About this exercise:
Required from the data below: the exact lines starting at the line containing "thumb cmc: (527, 386)" and ending at the line containing "thumb mcp: (851, 436)", with both ends kept and all pictures dropped.

[Stored dataset items]
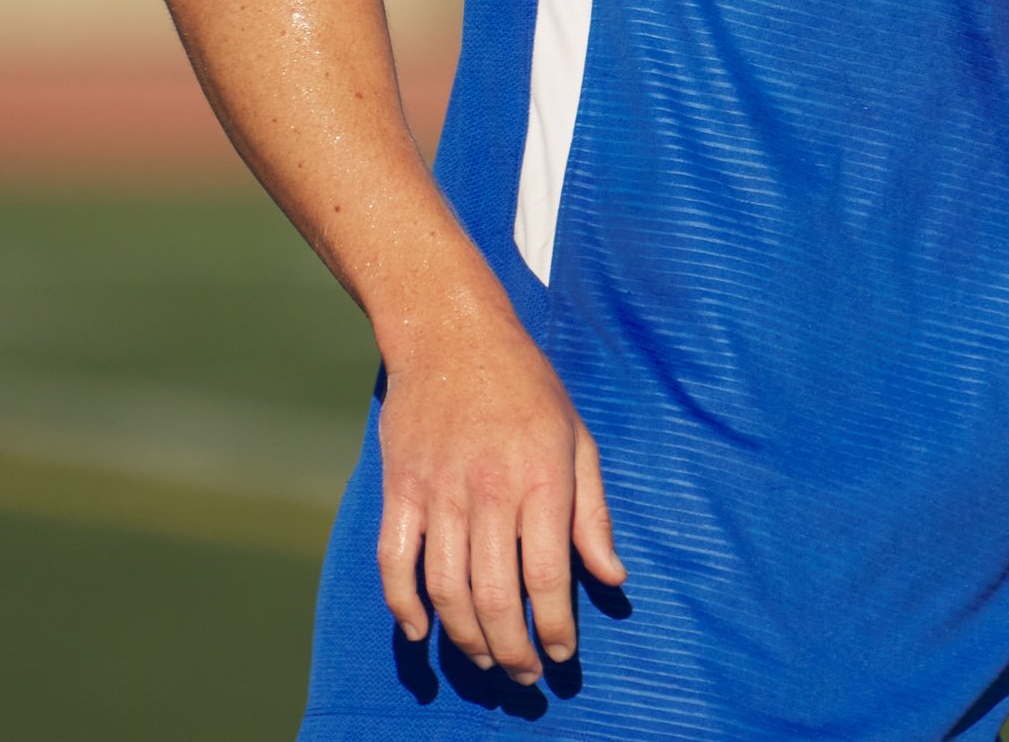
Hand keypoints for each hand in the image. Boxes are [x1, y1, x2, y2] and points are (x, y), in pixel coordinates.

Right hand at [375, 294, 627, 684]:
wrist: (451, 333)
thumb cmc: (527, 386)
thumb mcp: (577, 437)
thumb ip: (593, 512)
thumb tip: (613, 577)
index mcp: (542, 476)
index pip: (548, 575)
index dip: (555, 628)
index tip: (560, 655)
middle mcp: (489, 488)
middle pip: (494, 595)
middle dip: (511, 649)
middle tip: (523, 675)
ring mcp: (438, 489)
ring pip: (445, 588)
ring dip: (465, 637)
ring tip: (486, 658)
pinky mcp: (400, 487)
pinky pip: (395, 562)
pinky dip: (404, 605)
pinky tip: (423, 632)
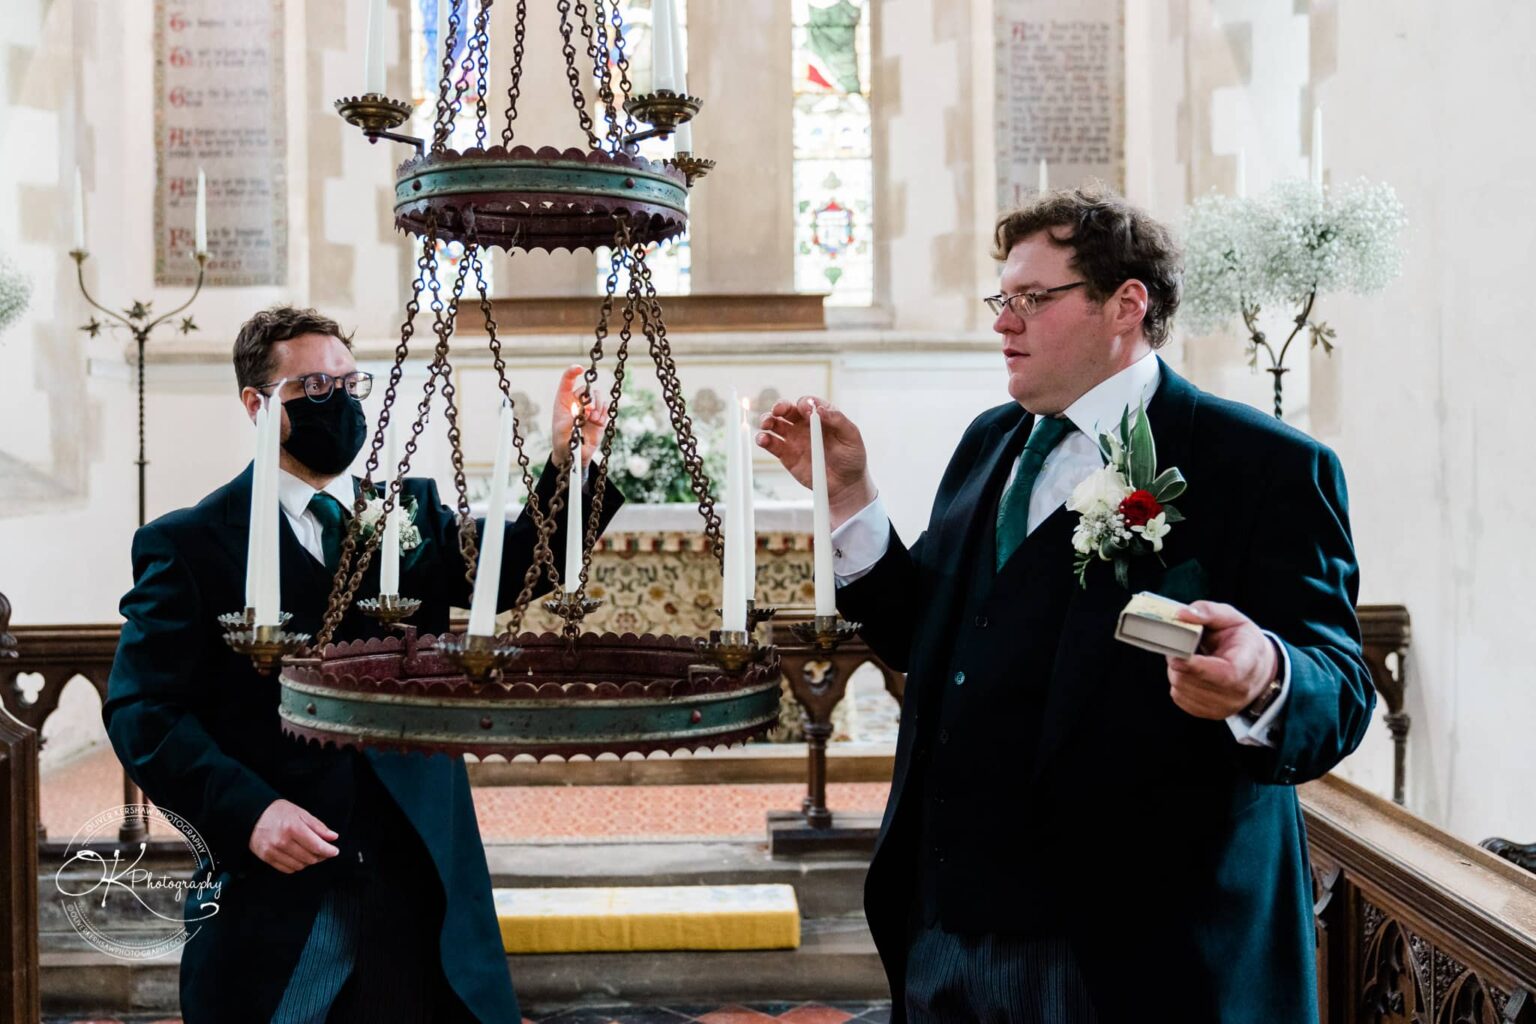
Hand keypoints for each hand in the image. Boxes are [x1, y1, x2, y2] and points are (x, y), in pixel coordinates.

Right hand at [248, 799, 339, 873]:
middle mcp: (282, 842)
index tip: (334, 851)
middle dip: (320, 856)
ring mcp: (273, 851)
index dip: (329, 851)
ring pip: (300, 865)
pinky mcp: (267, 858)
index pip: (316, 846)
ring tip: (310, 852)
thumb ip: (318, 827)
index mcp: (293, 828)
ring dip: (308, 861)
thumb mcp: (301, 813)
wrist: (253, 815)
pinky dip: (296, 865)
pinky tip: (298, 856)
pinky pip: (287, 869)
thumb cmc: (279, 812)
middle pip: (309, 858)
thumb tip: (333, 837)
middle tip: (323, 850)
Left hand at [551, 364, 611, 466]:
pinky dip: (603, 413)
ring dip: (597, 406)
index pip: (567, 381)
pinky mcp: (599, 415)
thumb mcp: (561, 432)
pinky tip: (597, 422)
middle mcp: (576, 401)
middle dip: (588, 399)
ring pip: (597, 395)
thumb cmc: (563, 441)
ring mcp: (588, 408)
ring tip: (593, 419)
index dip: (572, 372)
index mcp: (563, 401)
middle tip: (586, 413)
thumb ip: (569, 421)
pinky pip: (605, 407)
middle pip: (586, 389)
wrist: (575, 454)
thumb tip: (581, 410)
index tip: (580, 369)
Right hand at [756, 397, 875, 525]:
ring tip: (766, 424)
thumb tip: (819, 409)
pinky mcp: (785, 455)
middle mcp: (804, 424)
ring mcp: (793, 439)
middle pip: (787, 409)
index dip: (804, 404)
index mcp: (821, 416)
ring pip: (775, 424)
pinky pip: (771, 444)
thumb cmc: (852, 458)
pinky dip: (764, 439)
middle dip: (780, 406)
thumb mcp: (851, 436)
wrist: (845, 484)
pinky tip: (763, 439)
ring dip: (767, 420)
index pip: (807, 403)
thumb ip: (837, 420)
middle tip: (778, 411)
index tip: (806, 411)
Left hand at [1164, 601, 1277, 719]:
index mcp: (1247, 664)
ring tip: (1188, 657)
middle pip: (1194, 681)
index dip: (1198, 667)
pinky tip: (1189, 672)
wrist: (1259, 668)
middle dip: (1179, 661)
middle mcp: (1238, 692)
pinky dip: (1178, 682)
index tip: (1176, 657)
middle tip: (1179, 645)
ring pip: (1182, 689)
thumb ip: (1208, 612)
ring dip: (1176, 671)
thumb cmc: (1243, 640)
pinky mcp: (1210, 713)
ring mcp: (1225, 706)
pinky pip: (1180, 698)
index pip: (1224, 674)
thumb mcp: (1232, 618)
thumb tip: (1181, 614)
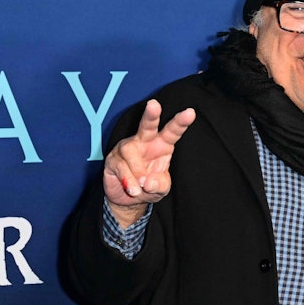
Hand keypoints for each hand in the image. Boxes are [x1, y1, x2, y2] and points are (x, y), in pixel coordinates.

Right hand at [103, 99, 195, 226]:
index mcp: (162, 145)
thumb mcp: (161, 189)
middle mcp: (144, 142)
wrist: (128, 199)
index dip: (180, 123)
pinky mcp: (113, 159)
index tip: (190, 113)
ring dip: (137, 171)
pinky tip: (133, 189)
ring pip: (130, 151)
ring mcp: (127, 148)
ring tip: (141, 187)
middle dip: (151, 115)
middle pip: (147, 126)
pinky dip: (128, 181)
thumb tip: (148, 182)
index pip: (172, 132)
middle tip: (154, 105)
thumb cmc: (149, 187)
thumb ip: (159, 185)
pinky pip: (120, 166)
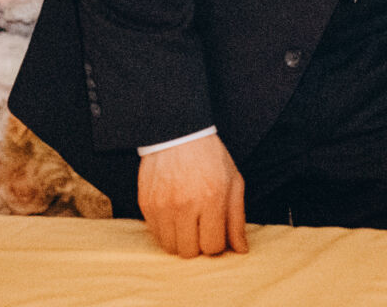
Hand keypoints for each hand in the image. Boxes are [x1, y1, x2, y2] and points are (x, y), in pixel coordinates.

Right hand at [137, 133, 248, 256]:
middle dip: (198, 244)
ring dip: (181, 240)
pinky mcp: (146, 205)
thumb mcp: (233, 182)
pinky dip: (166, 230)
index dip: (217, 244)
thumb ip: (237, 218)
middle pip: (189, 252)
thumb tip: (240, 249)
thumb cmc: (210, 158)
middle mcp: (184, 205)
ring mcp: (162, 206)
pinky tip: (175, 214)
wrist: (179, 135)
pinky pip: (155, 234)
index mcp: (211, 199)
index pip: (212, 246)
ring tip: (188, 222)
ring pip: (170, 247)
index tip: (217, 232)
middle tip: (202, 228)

...

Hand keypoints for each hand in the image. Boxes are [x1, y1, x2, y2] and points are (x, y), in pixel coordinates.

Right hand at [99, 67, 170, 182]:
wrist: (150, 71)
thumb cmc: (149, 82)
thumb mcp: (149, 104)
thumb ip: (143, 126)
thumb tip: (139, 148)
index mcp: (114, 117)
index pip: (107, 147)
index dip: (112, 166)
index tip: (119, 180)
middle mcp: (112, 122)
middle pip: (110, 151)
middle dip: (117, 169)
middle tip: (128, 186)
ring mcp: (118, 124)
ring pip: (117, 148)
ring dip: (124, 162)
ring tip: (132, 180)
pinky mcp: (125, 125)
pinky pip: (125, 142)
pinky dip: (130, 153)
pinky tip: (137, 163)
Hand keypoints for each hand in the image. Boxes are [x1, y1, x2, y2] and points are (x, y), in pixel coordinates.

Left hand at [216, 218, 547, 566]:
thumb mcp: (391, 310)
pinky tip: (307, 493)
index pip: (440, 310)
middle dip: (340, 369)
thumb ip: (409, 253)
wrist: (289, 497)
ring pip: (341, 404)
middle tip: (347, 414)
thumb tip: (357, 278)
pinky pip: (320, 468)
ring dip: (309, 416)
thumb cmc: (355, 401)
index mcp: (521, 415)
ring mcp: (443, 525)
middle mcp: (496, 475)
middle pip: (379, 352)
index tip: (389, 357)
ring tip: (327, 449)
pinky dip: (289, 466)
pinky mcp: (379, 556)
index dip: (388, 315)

Answer to this task:
thumb cmc: (527, 386)
thumb mcp: (577, 437)
thumb ip: (593, 512)
thumb tip: (613, 577)
index mcp: (542, 476)
index pip: (548, 575)
index dip: (555, 628)
index tip: (560, 655)
middle mcp: (489, 488)
middle pip: (494, 595)
middle dip: (511, 649)
middle tip: (523, 675)
ring mcp: (438, 489)
ring pip: (445, 588)
ring dip: (465, 637)
ring tip: (486, 658)
pinky mcp: (400, 487)
pinky pip: (395, 562)
pinky dip: (404, 605)
pinky tip: (423, 632)
Hand keypoints for each hand in the image. Boxes are [x1, y1, x2, y2] and points are (x, y), in pixel coordinates.

Right hand at [248, 799, 339, 873]:
middle mcp: (282, 842)
index tip: (334, 851)
middle dip: (320, 856)
ring mcp: (273, 851)
index dip: (329, 851)
ring pip: (300, 865)
pinky mcp: (267, 858)
index pip: (316, 846)
ring tip: (310, 852)
thumb ip: (318, 827)
index mcp: (293, 828)
ring dip: (308, 861)
thumb mcp: (301, 813)
wrist: (253, 815)
pinky dip: (296, 865)
pinky tip: (298, 856)
pinky pip: (287, 869)
thumb cmc: (279, 812)
middle pip: (309, 858)
thumb tip: (333, 837)
middle tip: (323, 850)
Left hand at [551, 364, 611, 466]:
pinky dip: (603, 413)
ring dip: (597, 406)
index pip: (567, 381)
pinky mcp: (599, 415)
thumb mcp: (561, 432)
pinky tip: (597, 422)
middle mcp: (576, 401)
middle dip: (588, 399)
ring pip: (597, 395)
thumb cmc: (563, 441)
ring mcp: (588, 408)
ring tip: (593, 419)
index dip: (572, 372)
index mcp: (563, 401)
middle tip: (586, 413)
thumb ip: (569, 421)
pinky pip: (605, 407)
middle pip: (586, 389)
wrist: (575, 454)
thumb tip: (581, 410)
index tip: (580, 369)
Right hand at [756, 397, 875, 525]:
ring tip: (766, 424)
thumb tip: (819, 409)
pinky mcp: (785, 455)
middle mcp: (804, 424)
ring mcp: (793, 439)
middle pip: (787, 409)
index dip: (804, 404)
index mcp: (821, 416)
ring pip: (775, 424)
pinky pip: (771, 444)
thumb cmc: (852, 458)
pinky dip: (764, 439)
middle dip: (780, 406)
thumb mcp: (851, 436)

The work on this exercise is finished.